Saturday, July 11, 2009

Photos from Hypertext 2009 are up on Flickr: http://ping.fm/UnLCT All photos from Hypertext are tagged with ht09 in Flickr: http://ping.fm/ChUGB All Twitter tweets from Hypertext 2009 can be found at http://ping.fm/GhJG1 If you haven't already, connect with your fellow Hypertexters on LinkedIn: http://ping.fm/3fz60 Browse Hypertext presentations from SlideShare: http://ping.fm/06rL9 Or use FriendFeed to see them all together http://ping.fm/TarnG

Wednesday, July 1, 2009

Keynote on Day 3: Relating Content through Web Usage by Ricardo Baeza-Yates

Ricardo is VP of Yahoo! Research in Barcelona, Santiago, and Haifa, Israel. He was a PhD student at the University of Waterloo. He also maintains ties with universities in Spain. His talk is on Web Content through Web Usage. He has a book which is the standard in information retrieval. According to Ricardo, web search is no longer about document retrieval, there is now a new breed of search experiences which involve the Wisdom of Crowds behind Web 2.0. Search is evolving more than just documents towards identifying a user's task and task completion. However the challenges are on-line and scalability.

We now have more complete information available in one search such as shortcuts, deep links and enhanced results. But for search, it is content vs. intent, the premise for the user is that they don't want to search, they just want to get tasks done and straight to their answers. We do searching when we don't know what to ask or who to ask. We are now moving from a web of pages to a web of objects. Objects have attributes, they will be missing, noisy, incomplete, but that is ok. Attributes define faceted search. However, the question is how do we get structured objects/attributes? This will come from metadata/semantic web/ontologies, web usage, and building out an open ecosystem.

From the AOL experience, obtaining queries and clicks is private. Crawling the web is expensive. From James Surowiecki, a New Yorker columnist in his 2004 book: Under the right circumstances, groups are remarkably intelligent. So what do you get from the wisdom of crowds? Popularity, diversity, quality and coverage are what we get out. The wisdom of crowds is crucial for search ranking, we use text (web writers and editors), links (web publishers), now tags (web taggers), and what Yates is mentioning next is taking all the queries.

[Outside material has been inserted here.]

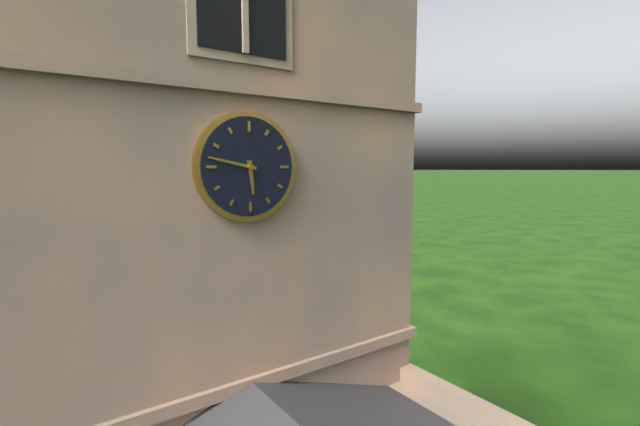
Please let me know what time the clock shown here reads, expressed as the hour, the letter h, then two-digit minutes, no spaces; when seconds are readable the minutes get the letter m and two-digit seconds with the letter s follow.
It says 5h47
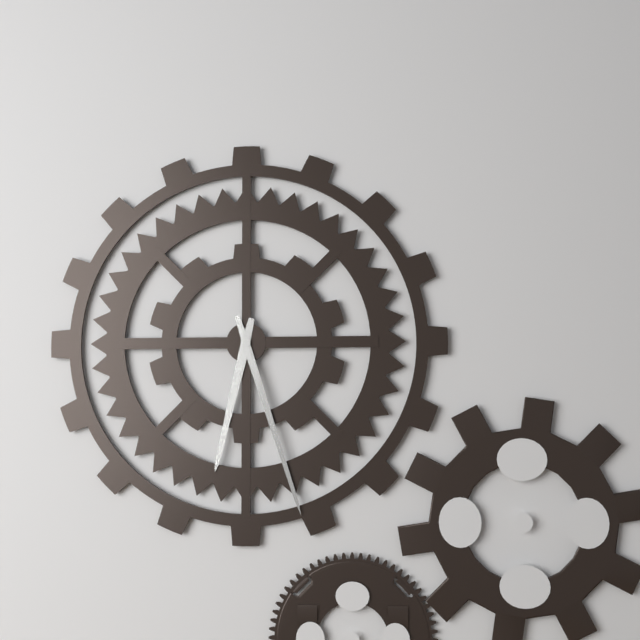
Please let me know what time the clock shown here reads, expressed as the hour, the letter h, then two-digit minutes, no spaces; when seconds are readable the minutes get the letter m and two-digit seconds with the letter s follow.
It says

20 years later, the basic ideas of cross references and dynamic links from Frank Tompa in 1988 is still relevant today. Yahoo Research has some demos of their research, one is TagExplorer which is based on tag similarity. How this is done? First, tag mining needs to be classified and tag semantics are done using WordNet. Yates showed a demo in TagExplorer where you can find tags related to locations, subjects and activities based on a query, he gave the example of Torino. Based on this and finding similar pictures, we can tag pictures automatically. We could also suggest tags to people based on a picture, however if you do that in Flickr, this is not folksonomy any more. This would be biased towards the algorithm and that is what we don't want.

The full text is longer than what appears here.